• _Work required_: Across all entries below, how many lines include "output"? Only the number, please.

• _Saved data entries_:
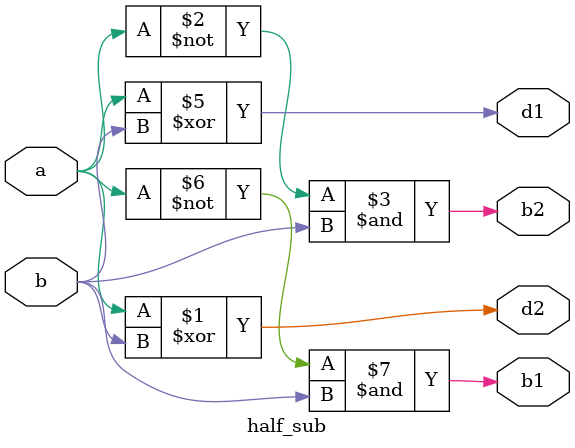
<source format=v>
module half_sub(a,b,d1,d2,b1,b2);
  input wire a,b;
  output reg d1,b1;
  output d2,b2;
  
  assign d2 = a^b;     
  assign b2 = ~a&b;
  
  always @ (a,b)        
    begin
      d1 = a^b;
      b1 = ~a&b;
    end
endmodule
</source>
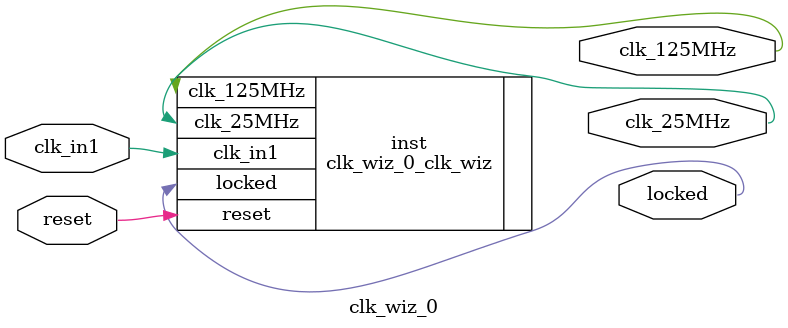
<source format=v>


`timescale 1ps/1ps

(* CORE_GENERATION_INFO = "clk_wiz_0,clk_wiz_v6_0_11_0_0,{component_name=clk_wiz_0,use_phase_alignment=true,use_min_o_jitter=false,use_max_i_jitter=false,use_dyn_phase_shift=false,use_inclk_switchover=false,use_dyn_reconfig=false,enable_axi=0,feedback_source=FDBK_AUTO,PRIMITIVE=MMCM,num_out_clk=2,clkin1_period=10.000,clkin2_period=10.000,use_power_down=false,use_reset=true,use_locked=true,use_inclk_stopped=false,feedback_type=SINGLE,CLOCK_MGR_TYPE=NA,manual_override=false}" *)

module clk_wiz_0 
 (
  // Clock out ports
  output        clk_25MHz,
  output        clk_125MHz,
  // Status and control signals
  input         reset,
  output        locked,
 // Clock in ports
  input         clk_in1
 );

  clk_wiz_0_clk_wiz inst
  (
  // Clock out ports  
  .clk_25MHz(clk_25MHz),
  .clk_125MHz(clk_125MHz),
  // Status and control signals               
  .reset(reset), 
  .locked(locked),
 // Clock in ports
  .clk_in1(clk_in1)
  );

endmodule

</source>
---
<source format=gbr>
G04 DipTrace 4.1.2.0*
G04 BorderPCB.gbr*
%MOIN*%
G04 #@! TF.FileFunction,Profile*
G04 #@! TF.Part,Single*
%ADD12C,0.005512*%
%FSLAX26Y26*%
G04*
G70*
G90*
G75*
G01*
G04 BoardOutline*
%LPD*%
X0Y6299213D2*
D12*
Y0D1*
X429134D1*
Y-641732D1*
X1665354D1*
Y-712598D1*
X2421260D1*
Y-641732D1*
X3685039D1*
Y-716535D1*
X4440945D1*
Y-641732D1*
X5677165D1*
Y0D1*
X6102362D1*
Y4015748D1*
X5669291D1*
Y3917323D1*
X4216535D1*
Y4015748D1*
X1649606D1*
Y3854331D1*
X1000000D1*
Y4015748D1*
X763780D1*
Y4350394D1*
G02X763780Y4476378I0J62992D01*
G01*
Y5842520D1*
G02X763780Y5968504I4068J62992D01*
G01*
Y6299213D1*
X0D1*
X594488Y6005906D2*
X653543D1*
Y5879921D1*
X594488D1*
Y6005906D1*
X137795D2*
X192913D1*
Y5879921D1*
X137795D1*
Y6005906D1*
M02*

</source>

• _Answer box_: 5